RLLib: How to use policy learned in tune.run()?

If I am executing one-time RL training using

results = tune.run(
“PPO”,
config={
“env”: SimpleCorridor,
“num_workers”: 4,
“env_config”: {“corridor_length”: 5}})

what is the command to use the learned policy?

source : https://docs.ray.io/en/master/ray-overview/index.html#gentle-intro

1 Like

There is a way to do so via command line, but I think you are asking a way by code. Below is my example. There might be a better way. But I save the trained model to a checkpoint, then read it back and evaluate it by running the environment against it.

2 Likes

Thanks, @RickLan for sharing example

Hey @RickLan . The policy I got from this approach is stochastic. I have raised another issue here for making learned policy deterministic. https://discuss.ray.io/t/getting-deterministic-policy-after-dqn-training/2237. would you like to share any insights on that?

Hey @Saurabh_Arora , just set the config key:

"explore": False

in the recovered policy.
You can also do this on a per-call basis. Every method: compute_action(s) of the Trainer or Policy have a explore flag that you can set to True, False or None (use the default defined in the config).

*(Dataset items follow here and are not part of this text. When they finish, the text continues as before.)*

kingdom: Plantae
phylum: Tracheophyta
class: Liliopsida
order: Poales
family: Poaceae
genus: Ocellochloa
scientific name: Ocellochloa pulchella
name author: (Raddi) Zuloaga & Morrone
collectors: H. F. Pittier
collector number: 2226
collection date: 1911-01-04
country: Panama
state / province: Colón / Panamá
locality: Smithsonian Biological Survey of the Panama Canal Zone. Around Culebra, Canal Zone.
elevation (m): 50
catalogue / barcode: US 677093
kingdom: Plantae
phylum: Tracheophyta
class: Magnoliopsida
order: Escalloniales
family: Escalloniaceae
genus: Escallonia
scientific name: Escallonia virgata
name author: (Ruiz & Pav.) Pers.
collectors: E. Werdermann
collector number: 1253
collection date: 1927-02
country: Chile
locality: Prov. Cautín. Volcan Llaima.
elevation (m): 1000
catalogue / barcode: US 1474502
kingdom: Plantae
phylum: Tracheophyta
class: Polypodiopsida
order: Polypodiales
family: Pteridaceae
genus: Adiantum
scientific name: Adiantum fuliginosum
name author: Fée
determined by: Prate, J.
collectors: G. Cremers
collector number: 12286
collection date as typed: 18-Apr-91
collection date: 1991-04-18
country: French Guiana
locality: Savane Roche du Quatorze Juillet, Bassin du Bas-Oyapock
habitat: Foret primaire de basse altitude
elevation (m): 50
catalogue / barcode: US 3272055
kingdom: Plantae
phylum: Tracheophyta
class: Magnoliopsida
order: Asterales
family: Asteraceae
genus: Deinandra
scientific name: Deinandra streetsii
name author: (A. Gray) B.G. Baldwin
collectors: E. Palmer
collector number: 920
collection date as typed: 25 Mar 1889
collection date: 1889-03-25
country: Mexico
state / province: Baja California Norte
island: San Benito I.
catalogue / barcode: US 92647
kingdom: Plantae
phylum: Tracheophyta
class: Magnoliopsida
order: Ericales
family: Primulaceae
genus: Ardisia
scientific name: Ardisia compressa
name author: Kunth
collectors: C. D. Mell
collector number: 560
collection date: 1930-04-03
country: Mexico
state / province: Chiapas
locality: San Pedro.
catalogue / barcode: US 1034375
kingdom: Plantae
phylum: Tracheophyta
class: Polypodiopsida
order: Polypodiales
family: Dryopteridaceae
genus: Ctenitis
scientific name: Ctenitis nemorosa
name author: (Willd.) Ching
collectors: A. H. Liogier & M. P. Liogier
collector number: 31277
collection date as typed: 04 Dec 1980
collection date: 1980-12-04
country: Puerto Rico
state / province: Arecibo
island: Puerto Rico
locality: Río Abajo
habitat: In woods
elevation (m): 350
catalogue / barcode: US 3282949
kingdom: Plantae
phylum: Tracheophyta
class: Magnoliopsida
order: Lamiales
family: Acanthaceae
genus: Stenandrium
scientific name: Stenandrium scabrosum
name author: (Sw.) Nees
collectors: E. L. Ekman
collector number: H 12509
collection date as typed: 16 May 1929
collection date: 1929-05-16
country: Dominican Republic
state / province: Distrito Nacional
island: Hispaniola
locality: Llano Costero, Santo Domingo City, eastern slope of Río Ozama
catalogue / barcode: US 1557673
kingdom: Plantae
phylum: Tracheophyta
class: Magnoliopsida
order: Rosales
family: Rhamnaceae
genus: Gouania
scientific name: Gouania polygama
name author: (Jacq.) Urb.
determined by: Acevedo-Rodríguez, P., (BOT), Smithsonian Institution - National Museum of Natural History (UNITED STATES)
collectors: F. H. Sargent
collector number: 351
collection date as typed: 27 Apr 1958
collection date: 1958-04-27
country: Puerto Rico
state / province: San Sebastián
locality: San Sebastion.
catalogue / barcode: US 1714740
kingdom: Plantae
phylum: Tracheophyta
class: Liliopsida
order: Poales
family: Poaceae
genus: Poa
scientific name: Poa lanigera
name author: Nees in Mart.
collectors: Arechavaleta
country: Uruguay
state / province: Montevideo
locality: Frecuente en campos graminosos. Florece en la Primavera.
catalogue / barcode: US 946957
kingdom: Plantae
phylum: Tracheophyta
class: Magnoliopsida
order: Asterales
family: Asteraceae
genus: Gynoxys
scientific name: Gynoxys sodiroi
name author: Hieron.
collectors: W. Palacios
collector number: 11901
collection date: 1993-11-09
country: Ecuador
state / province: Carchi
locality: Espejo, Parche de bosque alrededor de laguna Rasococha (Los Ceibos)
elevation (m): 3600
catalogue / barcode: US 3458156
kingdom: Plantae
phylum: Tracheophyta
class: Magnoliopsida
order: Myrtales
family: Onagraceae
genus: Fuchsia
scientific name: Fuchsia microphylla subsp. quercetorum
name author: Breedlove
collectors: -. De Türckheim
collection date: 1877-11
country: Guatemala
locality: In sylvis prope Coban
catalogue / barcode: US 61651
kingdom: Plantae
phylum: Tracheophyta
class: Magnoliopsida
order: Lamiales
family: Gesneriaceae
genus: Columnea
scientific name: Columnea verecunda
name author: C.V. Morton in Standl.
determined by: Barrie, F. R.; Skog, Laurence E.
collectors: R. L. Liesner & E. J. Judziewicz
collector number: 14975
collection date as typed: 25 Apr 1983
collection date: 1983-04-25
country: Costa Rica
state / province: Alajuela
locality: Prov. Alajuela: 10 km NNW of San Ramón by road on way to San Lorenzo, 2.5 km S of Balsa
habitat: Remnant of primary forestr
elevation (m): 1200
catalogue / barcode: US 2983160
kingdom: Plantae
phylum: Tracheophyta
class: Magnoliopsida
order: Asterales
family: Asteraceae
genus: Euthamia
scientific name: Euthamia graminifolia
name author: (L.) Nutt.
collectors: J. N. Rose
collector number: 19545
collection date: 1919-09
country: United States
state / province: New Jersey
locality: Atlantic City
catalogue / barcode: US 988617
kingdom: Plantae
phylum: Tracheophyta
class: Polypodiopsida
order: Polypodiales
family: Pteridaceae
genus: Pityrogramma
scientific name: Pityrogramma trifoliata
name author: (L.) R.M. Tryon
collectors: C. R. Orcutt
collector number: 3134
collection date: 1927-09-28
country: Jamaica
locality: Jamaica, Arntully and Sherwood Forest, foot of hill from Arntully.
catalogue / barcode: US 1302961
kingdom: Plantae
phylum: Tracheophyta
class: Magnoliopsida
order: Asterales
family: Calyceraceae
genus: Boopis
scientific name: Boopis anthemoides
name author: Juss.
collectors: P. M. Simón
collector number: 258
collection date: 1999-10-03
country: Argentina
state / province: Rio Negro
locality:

@sven1977 , trainer class had following option

@PublicAPI
def compute_action(self,
observation: TensorStructType,
state: List[TensorStructType] = None,
prev_action: TensorStructType = None,
prev_reward: float = None,
info: EnvInfoDict = None,
policy_id: PolicyID = DEFAULT_POLICY_ID,
full_fetch: bool = False,
explore: bool = None) → TensorStructType:

so I used explore flag. Please correct if it does not achieve the same affect.